Daily reading of numerous mammograms, the majority of which are often normal, is a tedious task and may cause fatigue in radiologists, which in turn increases the risk of missing abnormalities. Therefore, there is a great demand for automated detection and localization of suspicious lesions, as it can avoid missing these lesions. This study proposed a method for automated detection; however, determining the malignancy of lesions is outside the scope of this study. In our future study, we will investigate a fully automated diagnosis system for determining the malignancy of detected lesions.
Recently, deep learning has been applied in medical imaging studies, such as mammography (
18). Before the introduction of deep learning, other types of machine learning (ML) methods (
19) were common for detecting lesions in mammograms. These ML methods require feature engineering, which is difficult and time consuming. Feature engineering refers to the process of designing and extracting relevant and useful representations from raw data. These features need to be designed by human experts. Previous studies on ML-based detection of lesions in mammograms have used features, such as wavelet (
20), curvelet (
20), Fourier transform (
21), and edge gradient analysis (
22). These features have been also used as the input to a classifier to detect or classify lesions (
23). However, because it is difficult to find perfect features, the performance of ML methods is often inferior to that of deep learning methods. In deep learning, the network automatically learns useful features so that there is no need for feature engineering. Therefore, deep learning methods can be applied directly in mammograms without any preprocessing.
The CNNs are the most commonly used deep learning frameworks in mammography CAD systems, which have shown promising performance in detecting cancerous lesions. However, large datasets are needed to train CNNs, and formation of large specialist annotated mammogram datasets is expensive and time consuming. Suspected lesions in mammograms often occupy less than 2% of image pixels. Therefore, the bulk of a mammogram does not contain useful information for training a deep learning model. In previous studies, such as a study by Agarwal et al. (
24), the whole image was fed into CNN models, which increased the training time substantially, while most of the data was not informative. As a solution, the proposed PLA divides the image into fixed-size patches, and only suspected patches, along with the same number of normal patches, were fed into the CNN for training. This strategy substantially reduced the training time, as only informative patches, which comprise a small percentage of each mammogram, were used for training the CNN.
The proposed PLA also has the advantage of being adaptable to various sizes of mammograms, as it operates on fixed-size patches of images. This allows the PLA to be trained with one dataset and tested by another with a different mammogram size.

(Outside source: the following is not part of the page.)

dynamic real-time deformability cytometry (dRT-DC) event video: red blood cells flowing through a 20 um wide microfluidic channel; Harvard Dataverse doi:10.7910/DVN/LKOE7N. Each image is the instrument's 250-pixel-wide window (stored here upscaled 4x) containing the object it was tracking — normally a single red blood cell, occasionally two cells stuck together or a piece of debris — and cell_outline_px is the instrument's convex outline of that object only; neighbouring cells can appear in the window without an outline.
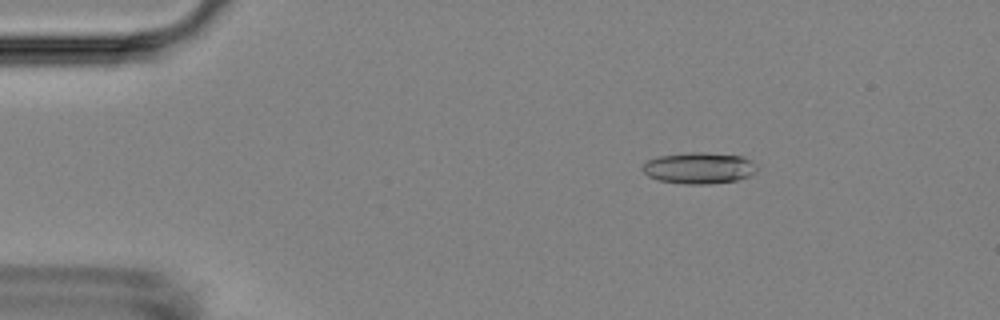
{"species": "Egyptian fruit bat (a non-hibernating species)", "species_latin": "Rousettus aegyptiacus", "temperature_condition": "room temperature", "stored_images_in_passage": 55, "camera_frame_rate_fps": 3000, "um_per_image_px": 0.085, "animal": {"sex": "female"}, "frame": {"image": 1, "passage_image": 9, "time_ms": 2.667, "image_size_px": [1000, 320], "cell_outline_px": [[756, 172], [748, 176], [736, 180], [708, 184], [684, 184], [660, 180], [648, 176], [640, 168], [648, 160], [660, 156], [696, 152], [744, 156], [752, 160], [756, 164]], "centroid_in_image_um": [59.43, 14.29], "position_along_channel_um": 25.6, "area_um2": 20.69}}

Table 2 lists the performance (AUC) of deep learning-based CAD systems for detecting calcifications in previous studies compared to our proposed PLA; the models and datasets used in these studies are also demonstrated. Our method outperformed these previous approaches; however, it should be noted that a direct comparison is not possible due to differences in datasets. The higher performance of our system may be attributed to the patch learning algorithm.
In conclusion, the results of this study highlighted the efficacy of our PLA. Future studies are suggested to focus on the application of this approach for detecting both masses and calcifications in mammograms.